_WHAT TO DO_
When you find the line with "Laptop + Video)" among the records below, reproduce it and each line after it exactly, ending with the line with "- **HDC Classifier**: NumPy".

──────── SUPPLIED DATA

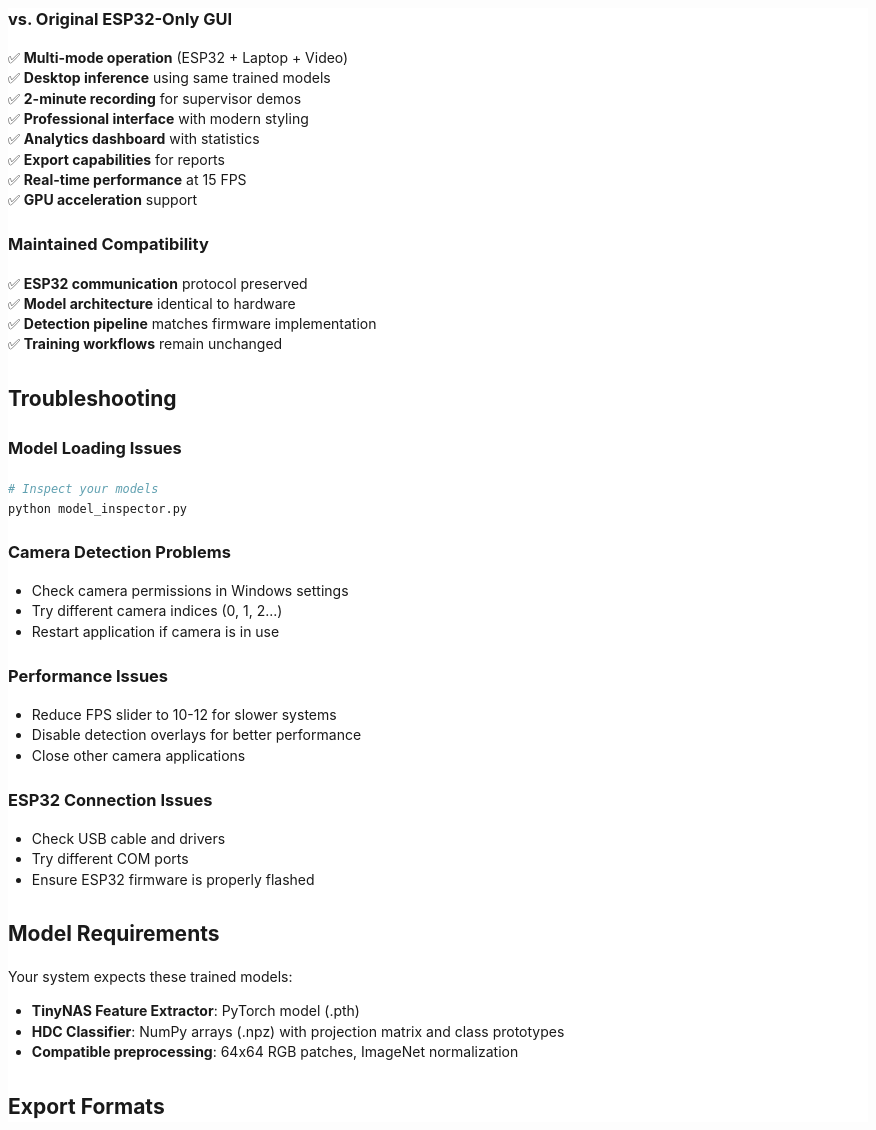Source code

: ### vs. Original ESP32-Only GUI
✅ **Multi-mode operation** (ESP32 + Laptop + Video)  
✅ **Desktop inference** using same trained models  
✅ **2-minute recording** for supervisor demos  
✅ **Professional interface** with modern styling  
✅ **Analytics dashboard** with statistics  
✅ **Export capabilities** for reports  
✅ **Real-time performance** at 15 FPS  
✅ **GPU acceleration** support  

### Maintained Compatibility
✅ **ESP32 communication** protocol preserved  
✅ **Model architecture** identical to hardware  
✅ **Detection pipeline** matches firmware implementation  
✅ **Training workflows** remain unchanged  

## Troubleshooting

### Model Loading Issues
```bash
# Inspect your models
python model_inspector.py
```

### Camera Detection Problems
- Check camera permissions in Windows settings
- Try different camera indices (0, 1, 2...)
- Restart application if camera is in use

### Performance Issues
- Reduce FPS slider to 10-12 for slower systems
- Disable detection overlays for better performance
- Close other camera applications

### ESP32 Connection Issues
- Check USB cable and drivers
- Try different COM ports
- Ensure ESP32 firmware is properly flashed

## Model Requirements

Your system expects these trained models:
- **TinyNAS Feature Extractor**: PyTorch model (.pth)
- **HDC Classifier**: NumPy arrays (.npz) with projection matrix and class prototypes
- **Compatible preprocessing**: 64x64 RGB patches, ImageNet normalization

## Export Formats
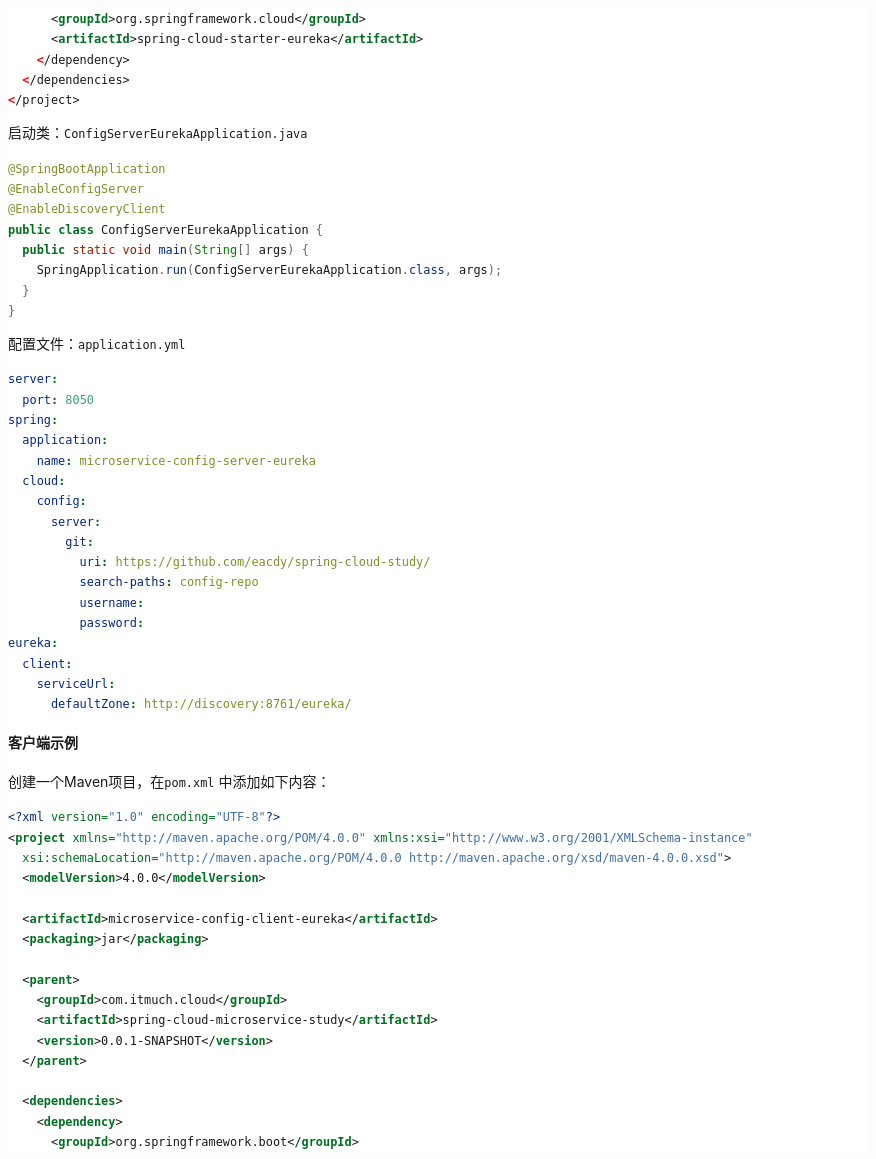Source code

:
 ```xml
      <groupId>org.springframework.cloud</groupId>
      <artifactId>spring-cloud-starter-eureka</artifactId>
    </dependency>
  </dependencies>
</project>
```

启动类：`ConfigServerEurekaApplication.java`

```java
@SpringBootApplication
@EnableConfigServer
@EnableDiscoveryClient
public class ConfigServerEurekaApplication {
  public static void main(String[] args) {
    SpringApplication.run(ConfigServerEurekaApplication.class, args);
  }
}
```

配置文件：`application.yml`

```yaml
server:
  port: 8050
spring:
  application:
    name: microservice-config-server-eureka
  cloud:
    config:
      server:
        git:
          uri: https://github.com/eacdy/spring-cloud-study/
          search-paths: config-repo
          username: 
          password: 
eureka:
  client:
    serviceUrl:
      defaultZone: http://discovery:8761/eureka/
```



#### 客户端示例

创建一个Maven项目，在`pom.xml` 中添加如下内容：

```xml
<?xml version="1.0" encoding="UTF-8"?>
<project xmlns="http://maven.apache.org/POM/4.0.0" xmlns:xsi="http://www.w3.org/2001/XMLSchema-instance"
  xsi:schemaLocation="http://maven.apache.org/POM/4.0.0 http://maven.apache.org/xsd/maven-4.0.0.xsd">
  <modelVersion>4.0.0</modelVersion>

  <artifactId>microservice-config-client-eureka</artifactId>
  <packaging>jar</packaging>

  <parent>
    <groupId>com.itmuch.cloud</groupId>
    <artifactId>spring-cloud-microservice-study</artifactId>
    <version>0.0.1-SNAPSHOT</version>
  </parent>

  <dependencies>
    <dependency>
      <groupId>org.springframework.boot</groupId>
```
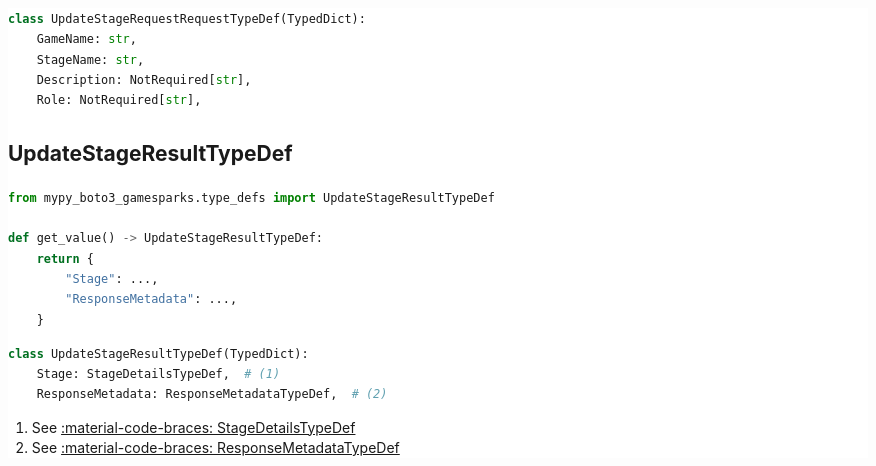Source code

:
 ```python title="Definition"
class UpdateStageRequestRequestTypeDef(TypedDict):
    GameName: str,
    StageName: str,
    Description: NotRequired[str],
    Role: NotRequired[str],
```

## UpdateStageResultTypeDef

```python title="Usage Example"
from mypy_boto3_gamesparks.type_defs import UpdateStageResultTypeDef

def get_value() -> UpdateStageResultTypeDef:
    return {
        "Stage": ...,
        "ResponseMetadata": ...,
    }
```

```python title="Definition"
class UpdateStageResultTypeDef(TypedDict):
    Stage: StageDetailsTypeDef,  # (1)
    ResponseMetadata: ResponseMetadataTypeDef,  # (2)
```

1. See [:material-code-braces: StageDetailsTypeDef](./type_defs.md#stagedetailstypedef) 
2. See [:material-code-braces: ResponseMetadataTypeDef](./type_defs.md#responsemetadatatypedef)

────────────────

_EXERCISE OUTPUT_
✅ **Multi-mode operation** (ESP32 + Laptop + Video)  
✅ **Desktop inference** using same trained models  
✅ **2-minute recording** for supervisor demos  
✅ **Professional interface** with modern styling  
✅ **Analytics dashboard** with statistics  
✅ **Export capabilities** for reports  
✅ **Real-time performance** at 15 FPS  
✅ **GPU acceleration** support  

### Maintained Compatibility
✅ **ESP32 communication** protocol preserved  
✅ **Model architecture** identical to hardware  
✅ **Detection pipeline** matches firmware implementation  
✅ **Training workflows** remain unchanged  

## Troubleshooting

### Model Loading Issues
```bash
# Inspect your models
python model_inspector.py
```

### Camera Detection Problems
- Check camera permissions in Windows settings
- Try different camera indices (0, 1, 2...)
- Restart application if camera is in use

### Performance Issues
- Reduce FPS slider to 10-12 for slower systems
- Disable detection overlays for better performance
- Close other camera applications

### ESP32 Connection Issues
- Check USB cable and drivers
- Try different COM ports
- Ensure ESP32 firmware is properly flashed

## Model Requirements

Your system expects these trained models:
- **TinyNAS Feature Extractor**: PyTorch model (.pth)
- **HDC Classifier**: NumPy arrays (.npz) with projection matrix and class prototypes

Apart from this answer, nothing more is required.